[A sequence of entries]
==============================
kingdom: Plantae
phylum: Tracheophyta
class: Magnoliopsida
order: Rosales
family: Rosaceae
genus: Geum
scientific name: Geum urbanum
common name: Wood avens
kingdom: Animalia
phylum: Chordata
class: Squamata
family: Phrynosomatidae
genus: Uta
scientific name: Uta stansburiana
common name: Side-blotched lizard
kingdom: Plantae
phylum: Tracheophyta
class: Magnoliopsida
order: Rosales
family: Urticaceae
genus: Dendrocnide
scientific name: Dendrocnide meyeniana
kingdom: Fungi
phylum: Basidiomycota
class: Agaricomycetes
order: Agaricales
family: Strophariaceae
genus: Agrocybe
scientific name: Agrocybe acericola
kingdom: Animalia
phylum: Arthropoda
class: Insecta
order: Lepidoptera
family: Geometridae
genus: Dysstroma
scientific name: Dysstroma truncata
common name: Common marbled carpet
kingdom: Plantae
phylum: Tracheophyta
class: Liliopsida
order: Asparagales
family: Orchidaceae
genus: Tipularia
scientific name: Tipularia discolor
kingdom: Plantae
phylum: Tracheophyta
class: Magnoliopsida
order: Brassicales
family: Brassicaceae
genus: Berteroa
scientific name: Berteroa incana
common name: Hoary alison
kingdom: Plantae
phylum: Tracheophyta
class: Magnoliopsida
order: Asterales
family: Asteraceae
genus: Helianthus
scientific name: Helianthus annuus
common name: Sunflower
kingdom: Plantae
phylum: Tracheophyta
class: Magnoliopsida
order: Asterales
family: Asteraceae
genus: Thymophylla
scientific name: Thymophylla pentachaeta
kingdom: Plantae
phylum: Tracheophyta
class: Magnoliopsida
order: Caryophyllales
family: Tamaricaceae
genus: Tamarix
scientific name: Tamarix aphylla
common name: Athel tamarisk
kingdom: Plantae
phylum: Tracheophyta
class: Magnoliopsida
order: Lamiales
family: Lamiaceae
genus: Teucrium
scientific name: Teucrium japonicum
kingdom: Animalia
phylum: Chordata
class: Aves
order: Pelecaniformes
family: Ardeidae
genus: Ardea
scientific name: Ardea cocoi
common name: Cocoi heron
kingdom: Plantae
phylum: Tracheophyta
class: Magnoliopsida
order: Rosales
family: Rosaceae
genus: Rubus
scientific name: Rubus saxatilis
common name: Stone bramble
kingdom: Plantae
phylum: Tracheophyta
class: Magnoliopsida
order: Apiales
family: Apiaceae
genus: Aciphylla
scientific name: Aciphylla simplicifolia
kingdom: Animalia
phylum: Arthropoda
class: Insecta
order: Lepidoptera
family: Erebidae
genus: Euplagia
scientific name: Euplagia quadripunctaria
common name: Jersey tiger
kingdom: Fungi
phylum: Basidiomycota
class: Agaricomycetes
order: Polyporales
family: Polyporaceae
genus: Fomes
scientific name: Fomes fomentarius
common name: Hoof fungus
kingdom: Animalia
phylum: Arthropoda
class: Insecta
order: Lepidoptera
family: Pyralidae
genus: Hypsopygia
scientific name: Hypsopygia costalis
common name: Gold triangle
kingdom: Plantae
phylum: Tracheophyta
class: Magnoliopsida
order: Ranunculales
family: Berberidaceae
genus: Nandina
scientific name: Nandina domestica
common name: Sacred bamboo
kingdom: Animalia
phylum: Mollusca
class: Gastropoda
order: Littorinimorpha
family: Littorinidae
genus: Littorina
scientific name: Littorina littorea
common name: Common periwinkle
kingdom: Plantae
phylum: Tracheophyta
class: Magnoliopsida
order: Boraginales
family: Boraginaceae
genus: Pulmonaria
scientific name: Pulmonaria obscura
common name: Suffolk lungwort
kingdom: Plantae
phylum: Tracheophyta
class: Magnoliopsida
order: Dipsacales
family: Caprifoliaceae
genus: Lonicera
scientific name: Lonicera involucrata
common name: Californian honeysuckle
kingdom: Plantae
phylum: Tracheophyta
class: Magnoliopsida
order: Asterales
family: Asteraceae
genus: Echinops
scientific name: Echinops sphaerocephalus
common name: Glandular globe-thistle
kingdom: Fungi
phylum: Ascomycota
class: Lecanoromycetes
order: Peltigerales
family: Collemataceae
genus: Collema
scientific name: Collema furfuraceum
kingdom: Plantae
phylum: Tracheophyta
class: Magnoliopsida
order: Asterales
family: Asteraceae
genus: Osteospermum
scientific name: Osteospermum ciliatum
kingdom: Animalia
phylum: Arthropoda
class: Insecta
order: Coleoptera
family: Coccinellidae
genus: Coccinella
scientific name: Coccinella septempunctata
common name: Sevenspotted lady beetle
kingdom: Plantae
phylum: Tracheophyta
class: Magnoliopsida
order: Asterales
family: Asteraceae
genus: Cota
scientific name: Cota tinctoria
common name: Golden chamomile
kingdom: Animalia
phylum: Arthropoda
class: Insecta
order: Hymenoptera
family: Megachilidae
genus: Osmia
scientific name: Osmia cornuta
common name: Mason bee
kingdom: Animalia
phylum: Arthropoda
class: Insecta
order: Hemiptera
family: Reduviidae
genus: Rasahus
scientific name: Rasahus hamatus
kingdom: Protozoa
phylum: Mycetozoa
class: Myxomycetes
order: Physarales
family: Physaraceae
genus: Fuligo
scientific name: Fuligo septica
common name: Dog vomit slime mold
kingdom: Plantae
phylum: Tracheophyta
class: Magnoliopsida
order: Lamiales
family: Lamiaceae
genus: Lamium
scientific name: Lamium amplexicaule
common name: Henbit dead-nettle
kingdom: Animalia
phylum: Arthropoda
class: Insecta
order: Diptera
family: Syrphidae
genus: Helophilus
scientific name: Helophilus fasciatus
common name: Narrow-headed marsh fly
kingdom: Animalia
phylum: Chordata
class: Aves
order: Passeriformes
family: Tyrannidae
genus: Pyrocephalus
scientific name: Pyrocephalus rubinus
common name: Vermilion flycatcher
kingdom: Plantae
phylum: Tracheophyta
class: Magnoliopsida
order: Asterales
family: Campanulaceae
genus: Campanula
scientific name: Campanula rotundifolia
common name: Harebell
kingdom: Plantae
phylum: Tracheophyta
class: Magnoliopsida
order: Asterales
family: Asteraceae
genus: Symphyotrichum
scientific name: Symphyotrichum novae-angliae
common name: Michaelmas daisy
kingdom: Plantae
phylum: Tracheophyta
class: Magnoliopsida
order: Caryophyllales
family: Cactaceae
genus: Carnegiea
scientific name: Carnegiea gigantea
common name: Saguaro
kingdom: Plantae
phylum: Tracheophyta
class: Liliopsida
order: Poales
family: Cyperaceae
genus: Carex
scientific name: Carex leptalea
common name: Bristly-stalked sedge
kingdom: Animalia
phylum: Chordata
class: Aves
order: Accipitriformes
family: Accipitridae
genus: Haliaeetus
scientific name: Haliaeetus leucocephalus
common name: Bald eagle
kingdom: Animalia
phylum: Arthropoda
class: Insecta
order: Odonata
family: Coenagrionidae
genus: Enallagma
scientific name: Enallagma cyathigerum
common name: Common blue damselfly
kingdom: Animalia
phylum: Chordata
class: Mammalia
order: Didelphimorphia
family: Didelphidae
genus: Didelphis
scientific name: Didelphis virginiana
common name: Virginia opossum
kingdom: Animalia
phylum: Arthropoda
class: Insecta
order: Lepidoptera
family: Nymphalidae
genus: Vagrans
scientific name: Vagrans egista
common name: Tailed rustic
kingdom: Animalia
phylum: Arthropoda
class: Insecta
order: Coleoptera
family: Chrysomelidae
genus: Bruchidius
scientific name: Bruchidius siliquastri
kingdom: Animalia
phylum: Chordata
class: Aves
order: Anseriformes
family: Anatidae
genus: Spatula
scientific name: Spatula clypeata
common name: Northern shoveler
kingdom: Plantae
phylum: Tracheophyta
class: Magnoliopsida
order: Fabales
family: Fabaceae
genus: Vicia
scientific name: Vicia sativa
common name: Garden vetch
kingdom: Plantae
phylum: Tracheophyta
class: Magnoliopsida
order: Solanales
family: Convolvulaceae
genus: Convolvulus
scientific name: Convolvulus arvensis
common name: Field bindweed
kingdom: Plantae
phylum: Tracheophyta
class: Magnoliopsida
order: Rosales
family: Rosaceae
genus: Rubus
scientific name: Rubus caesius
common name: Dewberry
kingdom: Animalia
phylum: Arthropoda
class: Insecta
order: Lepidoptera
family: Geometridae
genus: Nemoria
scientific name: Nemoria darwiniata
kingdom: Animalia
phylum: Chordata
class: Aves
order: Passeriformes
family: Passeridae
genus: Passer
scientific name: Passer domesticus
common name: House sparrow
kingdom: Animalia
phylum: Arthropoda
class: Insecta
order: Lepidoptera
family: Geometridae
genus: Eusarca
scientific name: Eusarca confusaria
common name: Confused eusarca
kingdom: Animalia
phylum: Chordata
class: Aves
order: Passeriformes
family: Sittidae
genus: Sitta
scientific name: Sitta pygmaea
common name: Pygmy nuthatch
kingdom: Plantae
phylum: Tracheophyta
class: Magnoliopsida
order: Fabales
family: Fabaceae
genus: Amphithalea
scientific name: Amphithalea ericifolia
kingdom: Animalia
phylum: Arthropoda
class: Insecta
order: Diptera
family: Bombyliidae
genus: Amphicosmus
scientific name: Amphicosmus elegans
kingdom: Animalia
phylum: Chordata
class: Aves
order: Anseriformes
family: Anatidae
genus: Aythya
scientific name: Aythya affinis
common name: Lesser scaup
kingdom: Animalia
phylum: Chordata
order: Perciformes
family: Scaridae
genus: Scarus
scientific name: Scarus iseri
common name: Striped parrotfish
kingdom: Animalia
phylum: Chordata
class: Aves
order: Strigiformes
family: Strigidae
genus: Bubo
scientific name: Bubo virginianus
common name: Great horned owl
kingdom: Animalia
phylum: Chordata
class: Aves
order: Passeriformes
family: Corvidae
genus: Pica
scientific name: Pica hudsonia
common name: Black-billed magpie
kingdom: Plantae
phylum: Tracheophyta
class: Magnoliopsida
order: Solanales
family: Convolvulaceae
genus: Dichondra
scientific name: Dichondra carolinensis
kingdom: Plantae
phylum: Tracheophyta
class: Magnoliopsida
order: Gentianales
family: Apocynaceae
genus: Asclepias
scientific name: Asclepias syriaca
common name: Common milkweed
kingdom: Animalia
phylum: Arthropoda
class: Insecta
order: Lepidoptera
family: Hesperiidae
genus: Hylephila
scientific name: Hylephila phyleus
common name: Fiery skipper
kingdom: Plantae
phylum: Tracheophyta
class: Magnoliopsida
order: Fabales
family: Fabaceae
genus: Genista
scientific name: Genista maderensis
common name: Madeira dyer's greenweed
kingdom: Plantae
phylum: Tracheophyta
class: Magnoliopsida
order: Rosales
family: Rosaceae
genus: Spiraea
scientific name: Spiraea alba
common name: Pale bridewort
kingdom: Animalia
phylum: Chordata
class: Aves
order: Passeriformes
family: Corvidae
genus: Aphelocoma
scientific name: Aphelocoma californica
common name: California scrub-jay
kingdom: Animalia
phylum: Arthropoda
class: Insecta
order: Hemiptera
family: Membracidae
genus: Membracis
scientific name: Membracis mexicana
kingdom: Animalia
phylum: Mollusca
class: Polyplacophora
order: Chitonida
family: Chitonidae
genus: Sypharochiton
==============================
YOUR TASK>
Show each line of the entries above that contains the string "Rubus".

WRITTEN RESPONSE>
genus: Rubus
scientific name: Rubus saxatilis
genus: Rubus
scientific name: Rubus caesius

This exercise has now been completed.